Process of Refactoring
Goal
For this refactoring, what I focused most on the SOC(Seperation of Concern). Second, I focused on encapsulation.
Steps
Loading
.codemage-config.toml
file from home directory was called twice in different files. I thought that this is really inefficient. So I tried to make it called only once.I had total 4 files: main(
codeMage.py
,api.py
,translator.py
,loadConfig.py
). Most of the files had only one function. The function had all the logics to do a task. For example,translate()
function had all the logics for verifying target language and source language, deciding output file name, and calling api function. Readability was disastrous. What I did first was encapsulating the function and some variables as a class and made some of the variables as class attributes and created private methods for other logics such as veryingtraget_language
or gettingoutput_filename
. As as result,translate()
only contains the necessary logic for callingllm_api
.Likewise, I made a class for
call_api()
function, which is located inapi.py
file. I also made class attributes forapi_url
,api_model
, andapi_key
. I focused thecall_api()
method on creatingClient
request and receivingCompletion
response.
Things that were challenging
The thing that I was most afraid of was breaking the code. At least it was working well if the code was somewhat dirty. Therefore, I made a new branch and tried to make as small changes as I can. And also, I didn't delete the previous code; I just made commented them out. Only after I made sure the refactored code works fine, did I deleted the code.
Thoughts on Rebase
Maybe I am wrong; however, I think Rebase is not a new thing. It's just a reverse version of three way merge. Three way merge
is, merging the issue branch into the main branch; on the other hand, rebase
is bringing the main branch on the bottom of the issue branch. Things that happen while performing rebase
is basically the same with what happens while doing three way merge
. If there is conflicts, you need to solve it, and if not, they are just smoothly combined. In conclusion, rebase
is sort of a trick. In a simple way, merge is putting your new commit into the middle of main branch commits(it could be top), and rebase is putting your new commit on top of the main branch commits.

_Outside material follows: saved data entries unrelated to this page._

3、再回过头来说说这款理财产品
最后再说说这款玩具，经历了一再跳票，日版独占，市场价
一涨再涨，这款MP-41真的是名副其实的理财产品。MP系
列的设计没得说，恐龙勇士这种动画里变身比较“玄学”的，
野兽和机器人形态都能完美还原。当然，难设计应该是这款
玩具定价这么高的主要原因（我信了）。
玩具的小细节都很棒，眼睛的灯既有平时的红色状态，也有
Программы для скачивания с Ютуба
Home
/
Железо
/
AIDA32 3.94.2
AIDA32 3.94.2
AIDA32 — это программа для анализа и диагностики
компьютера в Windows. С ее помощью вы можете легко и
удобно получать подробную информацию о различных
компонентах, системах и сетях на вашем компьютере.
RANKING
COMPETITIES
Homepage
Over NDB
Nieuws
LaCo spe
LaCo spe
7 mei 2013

Plan for Rebase Experiment
c1, c2, c3, c4, c5, c6 - main branch
c1, c2, c3, c4, c5, c6, c7, c8, c9, c10 - new issue branch
In this lab, what we have done is squashing c7~c10 based on c6 commit, and then make it look like:
c1, c2, c3, c4, c5, c6, c11.
However, I wonder if the follwing is possible.
c1, c2, c3, c4, c5, c6, c7, c8, c9, c10 - main branch
From here, I checkout a new branch with c6 commit.

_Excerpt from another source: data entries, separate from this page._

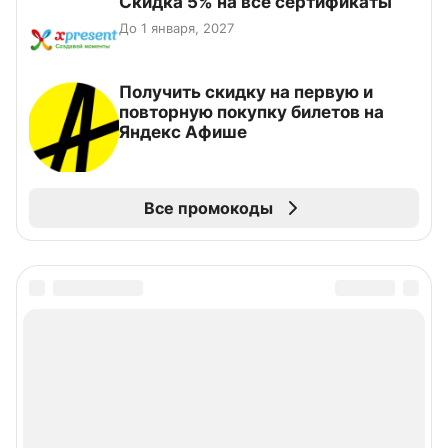
Скидка 5% на все сертификаты
До 1 января, 2027
Получить скидку на первую и
повторную покупку билетов на
Яндекс Афише
Все промокоды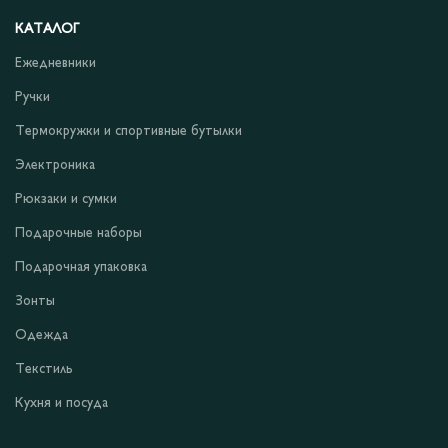
КАТАЛОГ
Ежедневники
Ручки
Термокружки и спортивные бутылки
Электроника
Рюкзаки и сумки
Подарочные наборы
Подарочная упаковка
Зонты
Одежда
Текстиль
Кухня и посуда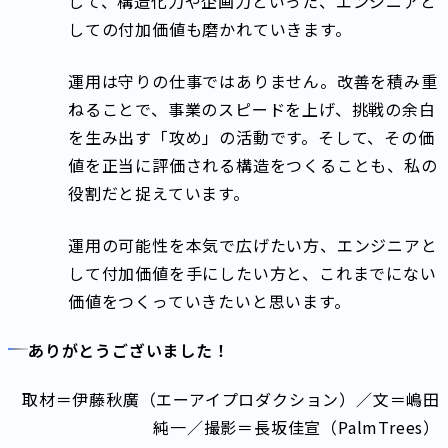
じて、構造化力や企画力といった、エンジニアと
しての付加価値も磨かれていきます。
運用は守りの仕事ではありません。改善を積み重
ねることで、事業のスピードを上げ、挑戦の余白
を生み出す「攻め」の活動です。そして、その価
値を正当に評価される構造をつくることも、私の
役割だと捉えています。
運用の可能性を本気で広げたい方、エンジニアと
して付加価値を手にしたい方と、これまでにない
価値をつくっていきたいと思います。
ありがとうございました！
取材＝伊藤秋廣（エーアイプロダクション）／文＝嶋田
純一／撮影＝長坂佳宣（PalmTrees）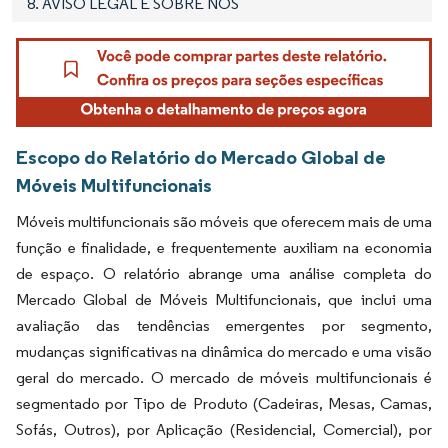
8. AVISO LEGAL E SOBRE NÓS
Escopo do Relatório do Mercado Global de
Móveis Multifuncionais
Móveis multifuncionais são móveis que oferecem mais de uma
função e finalidade, e frequentemente auxiliam na economia
de espaço. O relatório abrange uma análise completa do
Mercado Global de Móveis Multifuncionais, que inclui uma
avaliação das tendências emergentes por segmento,
mudanças significativas na dinâmica do mercado e uma visão
geral do mercado. O mercado de móveis multifuncionais é
segmentado por Tipo de Produto (Cadeiras, Mesas, Camas,
Sofás, Outros), por Aplicação (Residencial, Comercial), por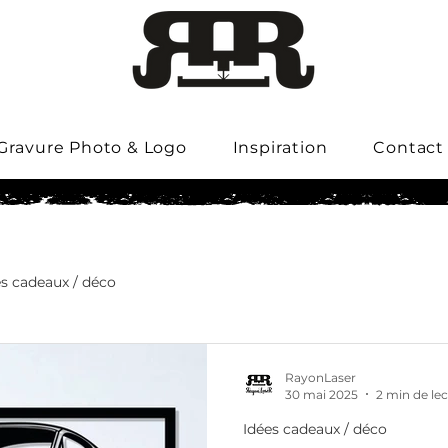
Gravure Photo & Logo
Inspiration
Contact
es cadeaux / déco
RayonLaser
30 mai 2025
2 min de le
Idées cadeaux / déco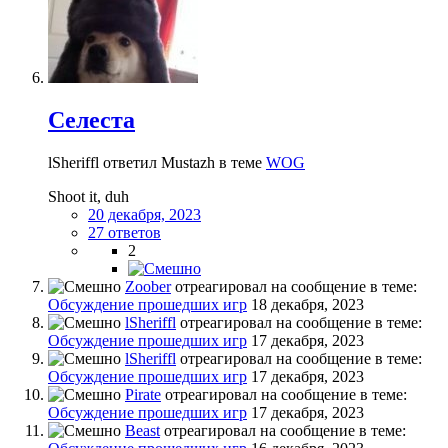
Селеста
lSheriffl ответил Mustazh в теме
WOG
Shoot it, duh
20 декабря, 2023
27 ответов
2
Zoober
отреагировал на сообщение в теме:
Обсуждение прошедших игр
18 декабря, 2023
lSheriffl
отреагировал на сообщение в теме:
Обсуждение прошедших игр
17 декабря, 2023
lSheriffl
отреагировал на сообщение в теме:
Обсуждение прошедших игр
17 декабря, 2023
Pirate
отреагировал на сообщение в теме:
Обсуждение прошедших игр
17 декабря, 2023
Beast
отреагировал на сообщение в теме:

Then the new branch will be:
c1, c2, c3, c4, c5, c6, c7, c8, c9, c10 - main branch
c1, c2, c3, c4, c5, c6 - new branch
And first I squash the commits c4, c5, c6
the new branch would look like:
c1, c2, c3, c4, c5, c6, c7, c8, c9, c10 - main branch
c1, c2, c3, c11. - new branch
Then, Cherry-pick the c7, c8, c9, c10 from main branch into the new branch. Or if possible, rebasing the main branch onto the new branch(probably I may need to do drop commits
).
If this works, it would look like:
c1, c2, c3, c11, c7, c8, c9, c10 - new branch
However, I have no idea if it would work, but it looks like an interesting experiment.
If I succeed in doing this, I think I would feel like I am the master of space and time in git.